*** EXTRACTED RECORDS ***

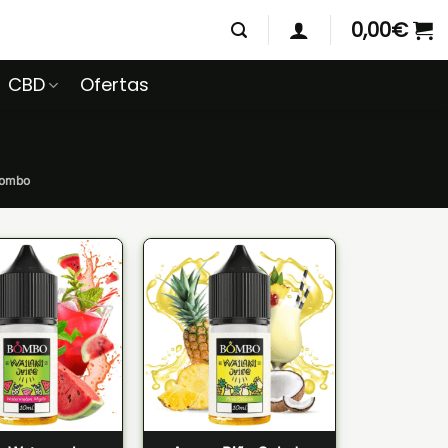
0,00
€
CBD
Ofertas
Bombo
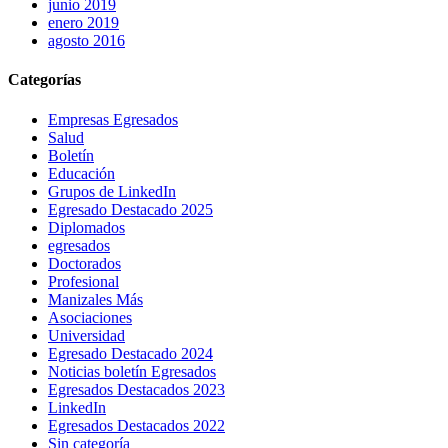
junio 2019
enero 2019
agosto 2016
Categorías
Empresas Egresados
Salud
Boletín
Educación
Grupos de LinkedIn
Egresado Destacado 2025
Diplomados
egresados
Doctorados
Profesional
Manizales Más
Asociaciones
Universidad
Egresado Destacado 2024
Noticias boletín Egresados
Egresados Destacados 2023
LinkedIn
Egresados Destacados 2022
Sin categoría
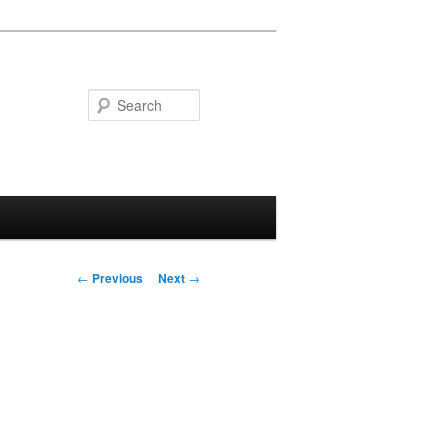
Search
Post
←
Previous
Next
→
navigation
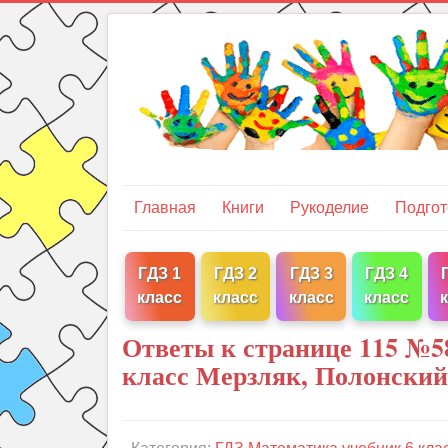
Главная
Книги
Рукоделие
Подгот
ГДЗ 1
ГДЗ 2
ГДЗ 3
ГДЗ 4
класс
класс
класс
класс
Ответы к странице 115 №5
класс Мерзляк, Полонский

*** End of EXTRACTED RECORDS ***

WHAT TO PRODUCE:
From the line that contains "Sin categoría" down to the final line of the entries above, please copy each line exactly, excluding pictures.

YOUR SOLUTION:
Sin categoría
Search
Post
←
Previous
Next
→
navigation
Главная
Книги
Рукоделие
Подгот
ГДЗ 1
ГДЗ 2
ГДЗ 3
ГДЗ 4
класс
класс
класс
класс
Ответы к странице 115 №5
класс Мерзляк, Полонский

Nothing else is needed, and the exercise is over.